Fisterra apuesta por la peatonalización, ahora ya con una normativa formal

La ordenanza, aprobada solo por el gobierno, flexibiliza el acceso vecinal y profesional


cee / la voz

La peatonalización parcial de la calle Real y la Praza da Constitución de Fisterra levantó muchas ampollas políticas y sociales, en parte por la forma en la que se hizo, de ahí que el pleno municipal acaba de aprobar una ordenanza para regular, ya de manera más formal, tanto esta peatonalización como cualquier otra que en un futuro se pueda llevar a cabo en la localidad.

Como en la mayoría de estos casos están excluidos los vehículos de emergencias y las bicicletas y se establecen excepciones, que son aquellas personas, vecinos y profesionales fundamentalmente, que disponen de tarjetas que les habilitan a circular por esa zona y también que acredite la necesidad de entrar con un vehículo, bien comunicándolo previamente en el Concello o justificándolo en el plazo de dos días hábiles. Los peatones tienen preferencia y la velocidad máxima es de 10 kilómetros por hora.

En términos resumidos, tienen derecho a tarjetas de pase los vecinos (las 24 horas sin superar los 30 minutos), las vehículos comerciales para carga y descarga (de 8.00 a 13.00 y 16.00 a 19.00 horas, un máximo de 20 minutos) y los profesionales como constructores o demás que necesiten entrar para hacer su trabajo (de 8.00 a 19.00).

Para los incumplimientos tipificados y que son de muchos tipos se establecen sanciones de 300 a 1.500 euros e incluso la retirada definitiva de la tarjeta. La Policía Local es la encargada del control, por más que puedan existir otros elementos fijos o telemáticos que regulen el acceso.

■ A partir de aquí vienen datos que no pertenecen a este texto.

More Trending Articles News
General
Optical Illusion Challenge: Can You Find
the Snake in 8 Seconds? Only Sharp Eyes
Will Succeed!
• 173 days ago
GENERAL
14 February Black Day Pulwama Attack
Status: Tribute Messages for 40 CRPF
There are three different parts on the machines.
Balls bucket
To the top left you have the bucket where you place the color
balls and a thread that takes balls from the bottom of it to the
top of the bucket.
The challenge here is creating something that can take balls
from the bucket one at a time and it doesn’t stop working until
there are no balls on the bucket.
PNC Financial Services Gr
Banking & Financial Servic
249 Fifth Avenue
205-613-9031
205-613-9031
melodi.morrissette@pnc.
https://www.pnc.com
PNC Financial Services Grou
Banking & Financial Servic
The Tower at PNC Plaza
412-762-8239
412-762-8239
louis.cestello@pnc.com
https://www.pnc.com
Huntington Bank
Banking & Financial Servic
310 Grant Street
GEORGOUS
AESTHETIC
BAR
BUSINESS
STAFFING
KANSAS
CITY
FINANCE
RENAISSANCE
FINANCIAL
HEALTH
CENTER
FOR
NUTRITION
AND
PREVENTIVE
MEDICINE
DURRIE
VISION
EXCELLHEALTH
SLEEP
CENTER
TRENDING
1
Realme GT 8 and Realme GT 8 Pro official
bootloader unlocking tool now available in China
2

«Dáselle maior liberdade de movemento aos residentes para saír e entrar porque, ao fin e ao cabo viven alí, e non se trata tanto de prohibir o tráfico como de limitalo ao mínimo indispensable. Por iso se regulan tempos de permanencia e demais, para tentar compaxinar o uso desas zonas para camiñar co paso dos vehículos na medida en que sexa necesario», resumió el alcalde, José Marcote. El PP no participó en la votación y Xan García (CG) votó en contra porque «humanizar e máis que cortar unha rúa» y pedía más análisis y diálogo.

Al margen de este asunto, la corporación también aprobó, con la abstención del PP y de CG, los presupuestos para este 2018, que ascienden a 3.586.156 euros, de los que 578.977 son para inversiones reales, mientras que el grueso de los fondos disponibles se lo llevan los dos primeros capítulos, que son el de personal y gastos corrientes.

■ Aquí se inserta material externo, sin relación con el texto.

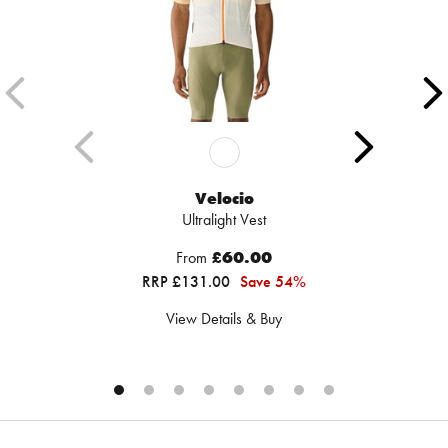
Velocio
Ultralight Vest
From
£60.00
RRP £131.00
Save 54%
View Details & Buy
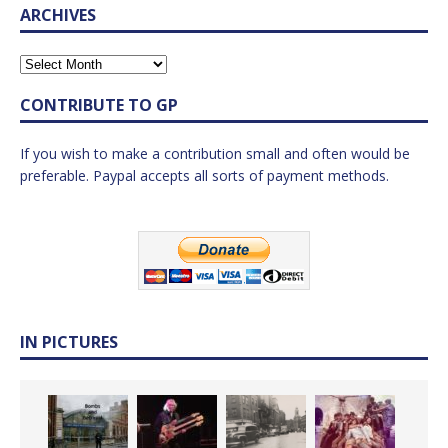
ARCHIVES
CONTRIBUTE TO GP
If you wish to make a contribution small and often would be
preferable. Paypal accepts all sorts of payment methods.
IN PICTURES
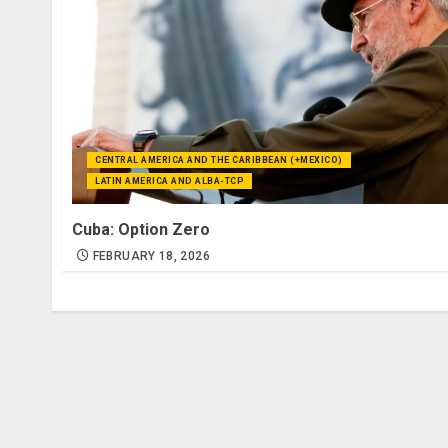
CENTRAL AMERICA AND THE CARIBBEAN (+MEXICO)
LATIN AMERICA AND ALBA-TCP
Cuba: Option Zero
FEBRUARY 18, 2026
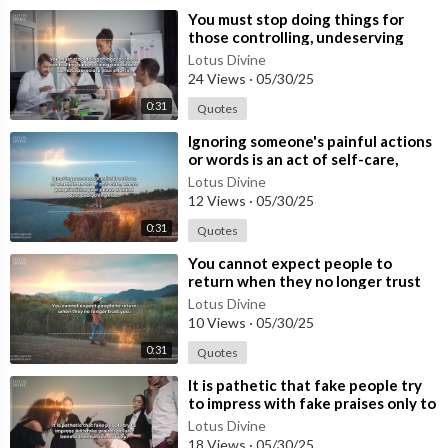
⁣You must stop doing things for
those controlling, undeserving
people who do not appreciate your
Lotus Divine
effo
24 Views
·
05/30/25
0:31
Quotes
⁣Ignoring someone's painful actions
or words is an act of self-care,
where you prioritise your p
Lotus Divine
12 Views
·
05/30/25
0:31
Quotes
⁣You cannot expect people to
return when they no longer trust
you.
Lotus Divine
10 Views
·
05/30/25
0:31
Quotes
⁣It is pathetic that fake people try
to impress with fake praises only to
benefit themselves, not you
Lotus Divine
18 Views
·
05/30/25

Después de tramitar la desafectación de la zona que va desde el muelle hacia el Castillo de San Carlos, que antes fue de Portos, luego de Costas y ahora pasa al Concello, en la parte más política del pleno el PP preguntó por la bandera azul y por el coste previsto para el festival de Blues (en principio 137.000 euros, con una subvención de la Deputación de 94.000), y CG por la revisión de las líneas eléctricas y telefónicas, entre otras cuestiones relativas a obras.

Desde el gobierno, tanto el alcalde como el portavoz del BNG se quejaron de la falta de propuestas de la oposición.